2. "Marge Be Not Proud"
Season 07, Episode 11
Bart gets banned from the Try-N-Save after getting caught doing a "four-fingered discount" on video game Bonestorm, leading to him ruining the family's Christmas photo. Why's this one one of the best? Everything with Milhouse, Bonestorm, and the cup and ball. "Mom! Bart's smoking!" Marge's attempt at reconciliation by getting Bart Lee Carvallo's Putting Challenge. We get an early and excellent appearance by Comic Book Guy. While full of classic jokes, this episode also has a lot of heart as Marge truly worries about her son being a bad kid and growing up from the little boy she loves. This is not only a great Christmas episode, it's a really great Simpsons episode overall.
1. "Grift of the Magi"
Season 11, Episode 9
I know this is heresy – how dare I?!?! Everyone knows The Simpsons was never any good after Season 8…right? So how can their best Christmas episode possibly be during their "Silver Age"? The answer is… Funzo! And also an amazing appearance by Gary Coleman! Plus, one of my favorite things about The Simpsons is how it can start off being about one thing and then the final episode plot is totally off in a different direction (also true of "She of Little Faith" – from yaw control to Richard Gere). Such as. . .
The ozone hole attacks Springfield! So Milhouse takes refuge in the Simpsons' house, and he and Bart end up dressing up in Marge's clothes bouncing on the bed singing "Sisters are doing it for themselves!". Bart falls down and breaks his coccyx, leading the school to have to install wheelchair-accessible ramps to the school. Fat Tony steps in to do the construction work, which isn't finished until Bart is all healed. Because of the considerable markup of Tony's mob construction work, they have to sell the school off to Kid First Industries, who end up using the kids as captive focus groups to design the hottest new toy.

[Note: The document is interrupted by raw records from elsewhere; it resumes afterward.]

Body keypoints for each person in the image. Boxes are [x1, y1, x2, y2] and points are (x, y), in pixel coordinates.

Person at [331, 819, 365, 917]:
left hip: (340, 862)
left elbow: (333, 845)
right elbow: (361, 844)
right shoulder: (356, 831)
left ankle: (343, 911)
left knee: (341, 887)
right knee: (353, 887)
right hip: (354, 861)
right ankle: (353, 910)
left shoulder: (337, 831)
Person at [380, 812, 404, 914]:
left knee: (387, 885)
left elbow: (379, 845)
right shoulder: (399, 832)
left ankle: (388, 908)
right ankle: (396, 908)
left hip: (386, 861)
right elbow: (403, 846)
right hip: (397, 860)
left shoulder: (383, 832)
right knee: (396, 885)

Their toy ends up being Funzo, a dancing Furby (with firepower!!) who also destroys other toys. When the kids discover this evil plot, they break into the corporate headquarters to confront their teachers. Unable to convince them to give up their evil scheme, Bart, Lisa, and Homer take matters into their own hands. As the kids carol from house to house to distract everyone, Homer sneaks into their houses to steal their Funzos ("Now, let's see… this'll make three Christmases I saved versus eight I ruined… two were kind of a draw…"). As they destroy the Funzos in the tire fire, they are confronted by Coleman and discuss the ethics of their actions throughout the night, finally agreeing: "Let's just agree that the commercialization of Christmas is, at best, a mixed blessing." The episode ends with a voiceover explaining Mr. Burns was visited by three Christmas Ghosts, and Moe seeing what life would've been like without him, all enjoying a Christmas feast, and Coleman pronouncing, "What you talkin' about, everyone?"
Indeed, what you talkin' about…everyone.